Representing relational schemas

The following predicate symbols are used to represent the schema and the instances of a relational database. These predicates can be automatically computed, and they are necessary for the database-instances-and-schema mapping, as this language takes into consideration both the instances and the schema of a relational database.

RDB-schema predicates

Rel(r) = r is a relation 
Attr(x, r, t) = x is an attribute in relation r of type t 
PK(x, r) = attribute x is the primary key of relation r
FK(x, r, y, s) = attribute x is a foreign key in relation r that references attribute y in relation s

Continuing our running example, the following RDB-schema predicates are used to represent the schema of the database:

Attr(s_id, student, int)
Attr(name, student, string)
Attr(c_id, course int)
Attr(title, course, string)
Attr(d_id, course, int)
Attr(s_id, enrolled, int)
Attr(c_id, enrolled, int)
Attr(d_id, department, int)
Attr(title, department, string)
PK(s_id, student)
PK(c_id, course)
PK(d_id, department)
FK(d_id, course, d_id, department)
FK(s_id, enrolled, s_id, student)
FK(c_id, enrolled, c_id, course)

Formal definition of the language

A database-instances-and-schema mapping is a Datalog program over { Rel, Att, PK, FK } with built-in predicates { generateURI }.

In what follows, we show how to translate relational schema into RDFS/OWL ontology through database-schema-only mapping.

Representing ontologies (RDFS/OWL)

In the database-instances-only mapping language, the user can define any number of additional predicates by writing Datalog programs over the RDB-schema. In this section, we show some predicates that can be generated in this way. The predicates and the rules defining them are useful when mapping relational schema into RDFS/OWL, and they could be generated automatically as they are generic.

Auxiliary rules: Are useful when defining the ontology predicates

ExistsFK(x, r) ← FK(x, r, _, _)
NonFK(x, r) ← Att(x, r, _), not ExistsFK(x, r)

Notice that ExistsFK(x, r) holds if attribute x is a foreign key in relation r, while NonFK(x, r) holds if x is an attribute of relation r that is not a foreign key in r.

Rule 1: Identify Binary Relations

BinRel(r, s, t) ← Rel(r), FK(p, r, _, s), FK(q, r, _, t), p ≠ q, not ExistThreeFK(r), not ExistsNonFKAtt(r)
ExistThreeFK(r) ← FK(p1, r, _, _), FK(p2, r, _, _), FK(p3, r, _, _),  p1 ≠ p2, p1 ≠ p3, p2 ≠ p3
ExistsNonFKAtt(r) ← NonFK(x, r)

### Source data

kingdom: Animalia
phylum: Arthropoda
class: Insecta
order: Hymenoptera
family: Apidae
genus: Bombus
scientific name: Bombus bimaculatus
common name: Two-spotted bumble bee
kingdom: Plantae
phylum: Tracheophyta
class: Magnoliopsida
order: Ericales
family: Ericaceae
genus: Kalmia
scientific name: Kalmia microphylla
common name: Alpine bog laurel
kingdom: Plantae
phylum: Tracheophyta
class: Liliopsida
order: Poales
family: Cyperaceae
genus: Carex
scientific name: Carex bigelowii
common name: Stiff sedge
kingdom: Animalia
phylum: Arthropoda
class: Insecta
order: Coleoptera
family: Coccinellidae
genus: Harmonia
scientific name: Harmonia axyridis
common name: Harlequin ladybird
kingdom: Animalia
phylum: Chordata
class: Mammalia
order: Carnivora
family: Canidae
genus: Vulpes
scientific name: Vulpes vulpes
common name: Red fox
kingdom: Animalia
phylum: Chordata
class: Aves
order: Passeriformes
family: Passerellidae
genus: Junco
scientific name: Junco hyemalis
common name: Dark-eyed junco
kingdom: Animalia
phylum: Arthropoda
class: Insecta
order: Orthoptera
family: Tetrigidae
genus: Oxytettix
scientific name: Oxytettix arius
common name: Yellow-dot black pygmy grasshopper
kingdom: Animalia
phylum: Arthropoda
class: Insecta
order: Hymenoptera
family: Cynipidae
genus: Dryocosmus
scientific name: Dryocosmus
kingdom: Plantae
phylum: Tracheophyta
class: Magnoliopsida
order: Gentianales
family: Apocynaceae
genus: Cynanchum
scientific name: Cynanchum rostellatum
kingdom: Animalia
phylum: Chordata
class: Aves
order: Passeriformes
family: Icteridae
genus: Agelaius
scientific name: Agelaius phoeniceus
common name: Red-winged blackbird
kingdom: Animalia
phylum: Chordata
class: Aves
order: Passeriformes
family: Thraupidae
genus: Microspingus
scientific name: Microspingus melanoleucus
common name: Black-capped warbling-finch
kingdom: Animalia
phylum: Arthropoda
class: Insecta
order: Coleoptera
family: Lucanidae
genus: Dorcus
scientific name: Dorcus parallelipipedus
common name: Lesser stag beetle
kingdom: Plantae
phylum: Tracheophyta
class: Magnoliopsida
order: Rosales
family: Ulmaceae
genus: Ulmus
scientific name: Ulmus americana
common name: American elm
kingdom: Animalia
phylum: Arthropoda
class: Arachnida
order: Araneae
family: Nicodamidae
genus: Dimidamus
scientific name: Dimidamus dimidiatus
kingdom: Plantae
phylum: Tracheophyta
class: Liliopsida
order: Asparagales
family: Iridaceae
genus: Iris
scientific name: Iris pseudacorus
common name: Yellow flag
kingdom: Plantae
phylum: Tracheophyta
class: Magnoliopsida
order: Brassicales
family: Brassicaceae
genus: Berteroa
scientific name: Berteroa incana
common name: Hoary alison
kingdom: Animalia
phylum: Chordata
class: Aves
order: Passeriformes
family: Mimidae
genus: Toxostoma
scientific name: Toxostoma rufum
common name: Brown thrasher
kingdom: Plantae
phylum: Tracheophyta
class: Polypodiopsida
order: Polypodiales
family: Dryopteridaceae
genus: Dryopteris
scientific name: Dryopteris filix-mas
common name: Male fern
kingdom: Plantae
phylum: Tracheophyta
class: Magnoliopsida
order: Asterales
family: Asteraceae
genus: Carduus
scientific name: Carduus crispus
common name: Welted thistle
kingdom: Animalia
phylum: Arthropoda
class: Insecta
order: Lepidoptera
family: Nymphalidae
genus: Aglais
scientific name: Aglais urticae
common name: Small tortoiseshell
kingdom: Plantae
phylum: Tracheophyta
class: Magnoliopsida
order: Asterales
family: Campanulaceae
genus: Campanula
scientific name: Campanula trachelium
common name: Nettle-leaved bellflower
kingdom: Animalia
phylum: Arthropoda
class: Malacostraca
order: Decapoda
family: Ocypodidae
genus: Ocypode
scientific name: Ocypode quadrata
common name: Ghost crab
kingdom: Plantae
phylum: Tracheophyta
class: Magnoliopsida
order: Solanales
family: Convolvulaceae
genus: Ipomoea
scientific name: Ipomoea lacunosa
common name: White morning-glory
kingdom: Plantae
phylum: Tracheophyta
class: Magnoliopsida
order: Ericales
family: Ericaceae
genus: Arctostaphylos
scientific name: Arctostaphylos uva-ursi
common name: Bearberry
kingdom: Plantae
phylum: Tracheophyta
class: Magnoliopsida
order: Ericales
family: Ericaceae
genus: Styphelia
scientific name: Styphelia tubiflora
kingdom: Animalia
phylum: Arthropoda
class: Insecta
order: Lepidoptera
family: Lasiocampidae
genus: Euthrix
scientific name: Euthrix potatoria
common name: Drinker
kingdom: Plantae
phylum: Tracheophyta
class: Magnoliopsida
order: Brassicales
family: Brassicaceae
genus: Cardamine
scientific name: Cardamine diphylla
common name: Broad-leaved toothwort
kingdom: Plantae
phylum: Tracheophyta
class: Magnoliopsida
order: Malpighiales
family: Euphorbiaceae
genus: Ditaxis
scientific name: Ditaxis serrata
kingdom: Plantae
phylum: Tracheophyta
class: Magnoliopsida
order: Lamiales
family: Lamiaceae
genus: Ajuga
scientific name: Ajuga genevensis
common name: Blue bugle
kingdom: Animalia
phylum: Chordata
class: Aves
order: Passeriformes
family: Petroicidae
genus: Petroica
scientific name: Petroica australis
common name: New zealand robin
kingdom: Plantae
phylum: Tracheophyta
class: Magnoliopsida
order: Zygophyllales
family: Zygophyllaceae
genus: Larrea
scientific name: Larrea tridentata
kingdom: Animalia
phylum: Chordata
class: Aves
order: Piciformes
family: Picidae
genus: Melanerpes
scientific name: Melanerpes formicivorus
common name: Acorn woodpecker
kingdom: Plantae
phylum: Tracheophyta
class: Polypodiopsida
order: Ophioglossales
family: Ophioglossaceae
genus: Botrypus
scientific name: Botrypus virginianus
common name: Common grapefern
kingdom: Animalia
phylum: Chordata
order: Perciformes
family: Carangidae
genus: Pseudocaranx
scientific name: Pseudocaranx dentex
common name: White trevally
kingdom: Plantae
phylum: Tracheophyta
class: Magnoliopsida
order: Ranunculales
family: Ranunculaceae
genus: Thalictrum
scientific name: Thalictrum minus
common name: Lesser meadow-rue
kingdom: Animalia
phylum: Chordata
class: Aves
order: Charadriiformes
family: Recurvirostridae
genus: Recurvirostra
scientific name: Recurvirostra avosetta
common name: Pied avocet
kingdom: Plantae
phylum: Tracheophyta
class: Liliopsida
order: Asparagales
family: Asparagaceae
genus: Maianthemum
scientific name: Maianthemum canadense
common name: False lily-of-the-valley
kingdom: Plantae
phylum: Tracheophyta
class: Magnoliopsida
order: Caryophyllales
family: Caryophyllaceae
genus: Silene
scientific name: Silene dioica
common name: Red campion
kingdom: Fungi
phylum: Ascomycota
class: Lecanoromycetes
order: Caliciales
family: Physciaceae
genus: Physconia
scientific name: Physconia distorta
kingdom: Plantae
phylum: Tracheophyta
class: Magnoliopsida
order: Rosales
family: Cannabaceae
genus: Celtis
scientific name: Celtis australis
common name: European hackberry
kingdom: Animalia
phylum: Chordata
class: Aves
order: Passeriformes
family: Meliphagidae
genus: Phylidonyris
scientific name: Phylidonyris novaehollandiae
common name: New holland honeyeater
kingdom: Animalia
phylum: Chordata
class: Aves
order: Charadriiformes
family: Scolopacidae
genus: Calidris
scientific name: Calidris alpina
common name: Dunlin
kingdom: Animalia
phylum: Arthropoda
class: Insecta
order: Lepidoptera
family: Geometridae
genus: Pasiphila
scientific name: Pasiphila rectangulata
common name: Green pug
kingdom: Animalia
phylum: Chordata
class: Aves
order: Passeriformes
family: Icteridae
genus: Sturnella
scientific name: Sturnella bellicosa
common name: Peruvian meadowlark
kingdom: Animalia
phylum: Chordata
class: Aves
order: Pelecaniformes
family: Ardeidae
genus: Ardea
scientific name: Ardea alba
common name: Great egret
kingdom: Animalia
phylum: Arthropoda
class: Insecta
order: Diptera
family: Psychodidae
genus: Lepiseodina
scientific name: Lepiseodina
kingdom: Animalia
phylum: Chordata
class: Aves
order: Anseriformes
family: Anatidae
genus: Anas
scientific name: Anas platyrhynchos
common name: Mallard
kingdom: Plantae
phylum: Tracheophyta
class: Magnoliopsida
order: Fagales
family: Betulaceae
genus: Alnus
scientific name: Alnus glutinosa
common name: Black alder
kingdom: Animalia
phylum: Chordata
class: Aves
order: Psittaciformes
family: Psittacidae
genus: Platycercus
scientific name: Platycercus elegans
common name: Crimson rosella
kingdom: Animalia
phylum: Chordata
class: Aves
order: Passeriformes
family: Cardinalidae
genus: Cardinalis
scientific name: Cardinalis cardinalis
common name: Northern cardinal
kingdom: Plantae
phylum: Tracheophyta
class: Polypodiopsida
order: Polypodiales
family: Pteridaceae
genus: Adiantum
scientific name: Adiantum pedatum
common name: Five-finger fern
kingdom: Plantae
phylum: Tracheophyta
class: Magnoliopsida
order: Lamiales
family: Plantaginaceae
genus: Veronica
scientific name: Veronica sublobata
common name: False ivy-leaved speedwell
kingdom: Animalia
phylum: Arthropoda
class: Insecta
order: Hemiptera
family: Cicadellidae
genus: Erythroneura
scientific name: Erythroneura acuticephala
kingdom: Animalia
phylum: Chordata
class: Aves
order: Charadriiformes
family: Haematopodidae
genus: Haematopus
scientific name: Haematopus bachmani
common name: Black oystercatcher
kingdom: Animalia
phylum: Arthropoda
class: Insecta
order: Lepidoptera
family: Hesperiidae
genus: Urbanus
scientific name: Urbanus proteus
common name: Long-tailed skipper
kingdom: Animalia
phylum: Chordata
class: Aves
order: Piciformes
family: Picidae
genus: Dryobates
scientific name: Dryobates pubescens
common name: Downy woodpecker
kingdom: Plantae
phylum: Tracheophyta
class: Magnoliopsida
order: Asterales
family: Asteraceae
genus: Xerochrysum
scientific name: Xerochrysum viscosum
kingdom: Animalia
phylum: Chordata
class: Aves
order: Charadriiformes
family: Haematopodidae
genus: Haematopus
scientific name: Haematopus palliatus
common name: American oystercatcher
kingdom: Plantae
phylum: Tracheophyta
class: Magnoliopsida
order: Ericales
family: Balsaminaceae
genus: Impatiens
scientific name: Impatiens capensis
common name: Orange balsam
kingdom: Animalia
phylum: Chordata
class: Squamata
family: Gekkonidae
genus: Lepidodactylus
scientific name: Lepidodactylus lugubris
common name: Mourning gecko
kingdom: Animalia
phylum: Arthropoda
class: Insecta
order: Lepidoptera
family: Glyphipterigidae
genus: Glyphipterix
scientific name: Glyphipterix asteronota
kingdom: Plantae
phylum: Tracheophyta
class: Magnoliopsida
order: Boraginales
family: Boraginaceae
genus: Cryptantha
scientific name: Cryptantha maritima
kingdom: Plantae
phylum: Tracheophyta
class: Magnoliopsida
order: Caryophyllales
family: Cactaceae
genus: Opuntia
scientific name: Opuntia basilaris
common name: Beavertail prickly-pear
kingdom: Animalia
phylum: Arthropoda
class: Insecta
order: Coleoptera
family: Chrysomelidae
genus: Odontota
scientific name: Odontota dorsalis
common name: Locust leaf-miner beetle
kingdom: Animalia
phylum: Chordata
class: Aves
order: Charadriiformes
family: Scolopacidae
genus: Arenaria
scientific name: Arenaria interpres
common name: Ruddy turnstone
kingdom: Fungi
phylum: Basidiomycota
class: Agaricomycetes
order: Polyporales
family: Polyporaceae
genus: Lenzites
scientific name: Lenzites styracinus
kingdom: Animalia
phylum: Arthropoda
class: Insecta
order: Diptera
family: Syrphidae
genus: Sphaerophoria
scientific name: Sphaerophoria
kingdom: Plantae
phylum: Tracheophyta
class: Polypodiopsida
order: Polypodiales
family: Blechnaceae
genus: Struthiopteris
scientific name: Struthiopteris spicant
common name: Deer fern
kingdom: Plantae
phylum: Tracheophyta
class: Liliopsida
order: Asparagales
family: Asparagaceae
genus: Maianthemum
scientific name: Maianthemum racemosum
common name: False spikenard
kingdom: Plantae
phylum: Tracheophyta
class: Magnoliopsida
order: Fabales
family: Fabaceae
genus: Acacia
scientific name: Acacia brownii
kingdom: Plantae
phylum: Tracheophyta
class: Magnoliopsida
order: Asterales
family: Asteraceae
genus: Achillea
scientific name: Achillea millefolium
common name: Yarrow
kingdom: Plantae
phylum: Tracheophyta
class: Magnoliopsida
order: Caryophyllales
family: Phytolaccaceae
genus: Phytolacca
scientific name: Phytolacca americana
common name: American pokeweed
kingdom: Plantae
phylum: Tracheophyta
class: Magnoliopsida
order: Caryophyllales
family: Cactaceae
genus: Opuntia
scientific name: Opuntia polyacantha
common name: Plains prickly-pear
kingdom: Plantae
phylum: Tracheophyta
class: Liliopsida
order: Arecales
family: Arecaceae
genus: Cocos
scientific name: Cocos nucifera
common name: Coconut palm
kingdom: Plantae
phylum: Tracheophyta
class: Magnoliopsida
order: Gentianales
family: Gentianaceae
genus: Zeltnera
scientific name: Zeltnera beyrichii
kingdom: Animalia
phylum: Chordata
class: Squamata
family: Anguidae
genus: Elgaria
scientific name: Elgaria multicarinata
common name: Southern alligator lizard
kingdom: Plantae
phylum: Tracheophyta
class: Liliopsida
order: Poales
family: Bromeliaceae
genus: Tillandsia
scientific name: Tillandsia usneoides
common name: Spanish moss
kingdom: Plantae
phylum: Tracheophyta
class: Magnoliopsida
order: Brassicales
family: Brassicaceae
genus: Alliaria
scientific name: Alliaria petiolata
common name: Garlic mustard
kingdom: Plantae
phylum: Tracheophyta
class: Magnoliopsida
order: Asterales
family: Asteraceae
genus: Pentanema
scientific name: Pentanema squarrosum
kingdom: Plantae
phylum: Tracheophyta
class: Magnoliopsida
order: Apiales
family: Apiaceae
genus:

### To be done
1. Answer these questions from the text on representing relational schemas:
(a) What does the predicate PK(x, r) state?
(b) In the running example, which relation has d_id as its primary key?
(c) When does NonFK(x, r) hold?
2. Copy the records exactly, starting with the first line and ending with the line that contains "common name: Stiff sedge", including that line.

### Answer set
1.
(a) Attribute x is the primary key of relation r.
(b) The department relation.
(c) When x is an attribute of relation r that is not a foreign key in r.

2.
kingdom: Animalia
phylum: Arthropoda
class: Insecta
order: Hymenoptera
family: Apidae
genus: Bombus
scientific name: Bombus bimaculatus
common name: Two-spotted bumble bee
kingdom: Plantae
phylum: Tracheophyta
class: Magnoliopsida
order: Ericales
family: Ericaceae
genus: Kalmia
scientific name: Kalmia microphylla
common name: Alpine bog laurel
kingdom: Plantae
phylum: Tracheophyta
class: Liliopsida
order: Poales
family: Cyperaceae
genus: Carex
scientific name: Carex bigelowii
common name: Stiff sedge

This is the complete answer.